To Clinton and her supporters, of course, the win in Puerto Rico was just one more piece of evidence in her favor that, frustratingly, the media and the superdelegates (which the Clinton team prefers to call “automatic delegates” for some reason) keep ignoring. Exit polls in state after state showed that she won the Latino vote; campaign chairman Terry McAuliffe said Sunday afternoon that Puerto Rico just showed, again, her strength among that key voting bloc.
And Clinton went ahead and declared herself the winner of the national popular vote Sunday, based in part on the Puerto Rico results and in part on the primaries she won in Michigan and Florida, which the Democratic National Committee recognized, in some fashion, at Saturday’s meeting. “We are winning the popular vote, now there can be no doubt,” she said. “The people have spoken, and you have chosen your candidate.”

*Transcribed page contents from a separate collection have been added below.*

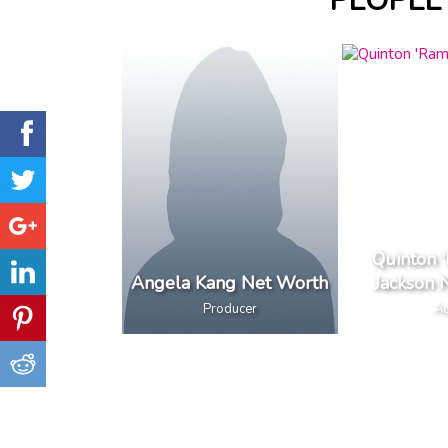
PEOPLE
Quinton 
Angela Kang Net Worth
Jackson 
Producer
Ac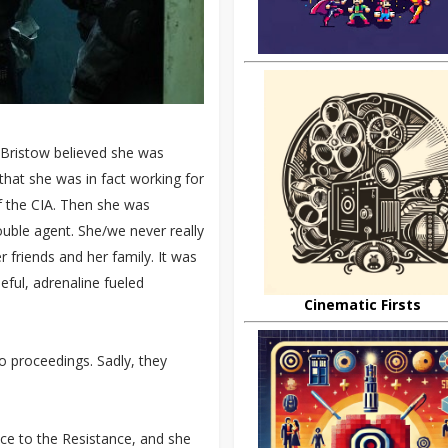
 Bristow believed she was
that she was in fact working for
f the CIA. Then she was
uble agent. She/we never really
 friends and her family. It was
seful, adrenaline fueled
Cinematic Firsts
to proceedings. Sadly, they
ance to the Resistance, and she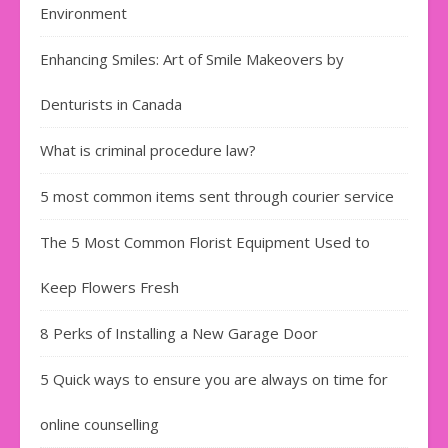
Environment
Enhancing Smiles: Art of Smile Makeovers by
Denturists in Canada
What is criminal procedure law?
5 most common items sent through courier service
The 5 Most Common Florist Equipment Used to
Keep Flowers Fresh
8 Perks of Installing a New Garage Door
5 Quick ways to ensure you are always on time for
online counselling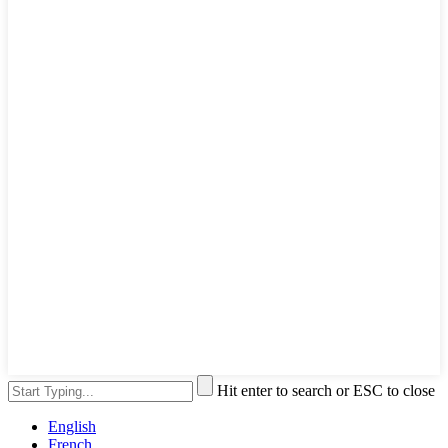
Hit enter to search or ESC to close
English
French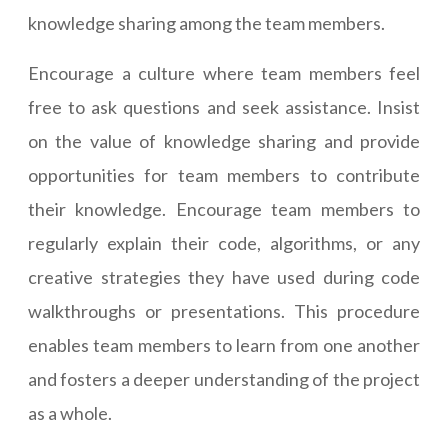
knowledge sharing among the team members.
Encourage a culture where team members feel
free to ask questions and seek assistance. Insist
on the value of knowledge sharing and provide
opportunities for team members to contribute
their knowledge. Encourage team members to
regularly explain their code, algorithms, or any
creative strategies they have used during code
walkthroughs or presentations. This procedure
enables team members to learn from one another
and fosters a deeper understanding of the project
as a whole.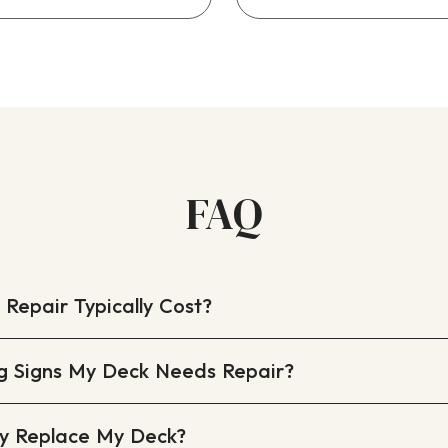
FAQ
epair Typically Cost?
g Signs My Deck Needs Repair?
lly Replace My Deck?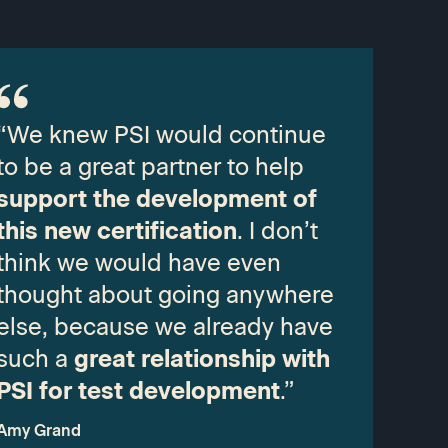
“We knew PSI would continue
to be a great partner to help
support the development of
this new certification
. I don’t
think we would have even
thought about going anywhere
else, because we already have
such a
great relationship with
PSI for test development
.”
Amy Grand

But most major presidential candidates wouldn’t have spent six hours dancing to Willie Colón on the back of a pickup truck near the end of a close national campaign that they still thought they could win. This couldn’t possibly have been the most efficient use of Hillary Clinton’s time, unless she had nothing better to do than try for a few more votes in a primary where she was already virtually guaranteed a victory.
The trip to Puerto Rico — following so closely after one on Memorial Day weekend — could almost be labeled a working vacation for loyal staffers who may soon be out of a job. One press aide, usually deskbound in Arlington, Va., suddenly turned up in San Juan to help shuttle reporters on and off buses. Another let her battery-drained BlackBerry sit uselessly for most of the drive Saturday, plugging it in only when actually reading and replying to e-mail became more appealing than listening to “Hillary Clinton Para Presidenta,” yet again. If you got past the ear-splitting volume and the mind-numbing repetition, the Saturday afternoon caravan was a leisurely meander through the suburbs in the tropics, with little for anyone on the Clinton payroll to do — and little for Clinton to do, for that matter — besides smile and wave at potential voters on the side of the road.
And at least one person in the campaign’s enormous entourage seemed to enjoy herself. “I was so happy to be standing up in the pickup truck, waving at all of the people on the streets and in the cars who were driving by,” Clinton said Saturday night, speaking at a service at Congregación Mita, a massive evangelical church (with a few unconventional beliefs) in Hato Rey, just outside the capital. “It was the most fun I think I’ve ever had campaigning anywhere.”
If polls in South Dakota and Montana are any guide, Puerto Rico may prove to have been the site of Clinton’s final victory speech of the campaign. She flew from San Juan to Sioux Falls, S.D., Sunday night, aiming to fight on to the end back on the mainland. But by Tuesday night, Clinton’s Puerto Rican holiday may feel more distant, and the cold reality of returning from a vacation may sting even more than usual.